OBIETTIVO DELL'ESERCIZIO: Ricopia senza alcuna modifica il brano del testo sulla lettera-manifesto dell'opposizione iraniana che comincia con "Gli autori della" e termina con "uscire senza danni.".

TESTO DI RIFERIMENTO:
··········
Gli autori della lettera-manifesto dell’opposizione si presentano come persone spinte da senso di responsabilità di fronte ai gravissimi pericoli che corre il paese e si rivolgono al governo legittimo del paese. Ecco il punto: l’opposizione moderata, mettendo da parte ogni spirito polemico, manifesta un ulteriore atto di fiducia nel capo dello stato, l’ayatollah Alì Khamenei, implicitamente accreditandolo come persona capace di dare una svolta a una situazione che, sotto molti aspetti, si presenta come un cul de sac da cui è difficilissimo per l’Iran uscire senza danni.
Che dire? Se l’Onda Verde è stata una grande occasione perduta dall’Iran, questo ennesimo appello contenuto nella lettera-manifesto testimonia che forse non era l’ultima. All’interno del paese, da una opposizione che è stata in tutti i modi repressa e tenuta a bada - ma che non ha mai cessato di far sentire la sua voce, capace tuttora di mettere in crisi le coscienze più critiche interne al regime - ancora una volta si leva una speranza e un progetto alternativo. Se davvero il regime accettasse il programma espresso nella lettera-manifesto, anche soltanto nella parte che concerne la sospensione dell’arricchimento dell’uranio, si potrebbe dire che saremmo davvero all’inizio di una svolta. I falchi repubblicani in America da un lato, Netaniahu e amici guerrafondai dall’altra, ne avrebbero le unghie spuntate. Specialmente se, a questo difficile ma necessario passo, ne seguissero altri nel senso della democratizzazione delle strutture politiche di un grande paese, profondamente moderno nella sua società (si pensi che il farsi è oggi la quarta o quinta lingua più diffusa sul web, che le donne sono la maggioranza nelle università e in molte professioni, che i tecnocrati, i medici e gli ingegneri iraniani si sono formati nelle migliori università europee e americane), ma ancora troppo frenato da una gerontocrazia religiosa nostalgica dei miti della Rivoluzione e attaccata ai suoi privilegi.
··········
RIGHE ESTRATTE:
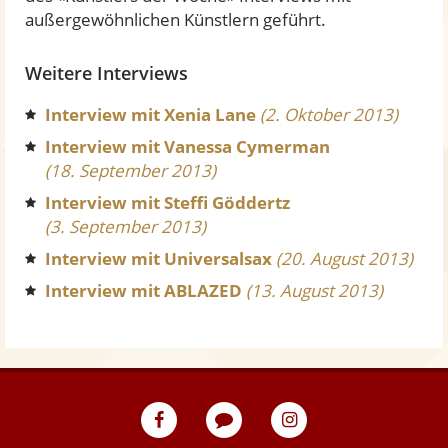
außergewöhnlichen Künstlern geführt.
Weitere Interviews
Interview mit Xenia Lane
(2. Oktober 2013)
Interview mit Vanessa Cymerman
(18. September 2013)
Interview mit Steffi Göddertz
(3. September 2013)
Interview mit Universalsax
(20. August 2013)
Interview mit ABLAZED
(13. August 2013)
eventpeppers
Blog
eventpeppers
auf
auf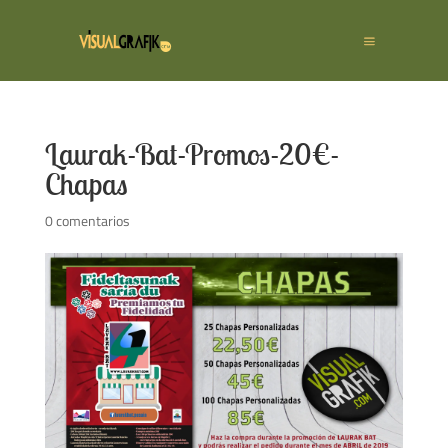
Laurak-Bat-Promos-20€-
Chapas
0 comentarios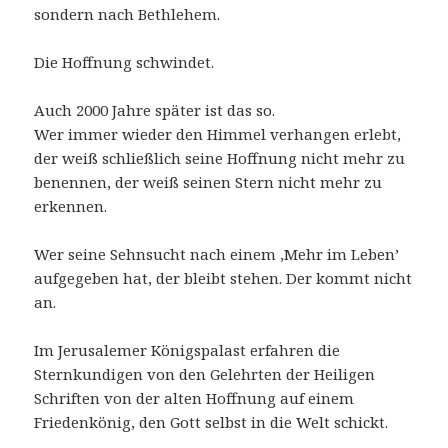
sondern nach Bethlehem.
Die Hoffnung schwindet.
Auch 2000 Jahre später ist das so.
Wer immer wieder den Himmel verhangen erlebt,
der weiß schließlich seine Hoffnung nicht mehr zu
benennen, der weiß seinen Stern nicht mehr zu
erkennen.
Wer seine Sehnsucht nach einem ‚Mehr im Leben’
aufgegeben hat, der bleibt stehen. Der kommt nicht
an.
Im Jerusalemer Königspalast erfahren die
Sternkundigen von den Gelehrten der Heiligen
Schriften von der alten Hoffnung auf einem
Friedenkönig, den Gott selbst in die Welt schickt.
··········
LA TUA RISPOSTA:
Gli autori della lettera-manifesto dell’opposizione si presentano come persone spinte da senso di responsabilità di fronte ai gravissimi pericoli che corre il paese e si rivolgono al governo legittimo del paese. Ecco il punto: l’opposizione moderata, mettendo da parte ogni spirito polemico, manifesta un ulteriore atto di fiducia nel capo dello stato, l’ayatollah Alì Khamenei, implicitamente accreditandolo come persona capace di dare una svolta a una situazione che, sotto molti aspetti, si presenta come un cul de sac da cui è difficilissimo per l’Iran uscire senza danni.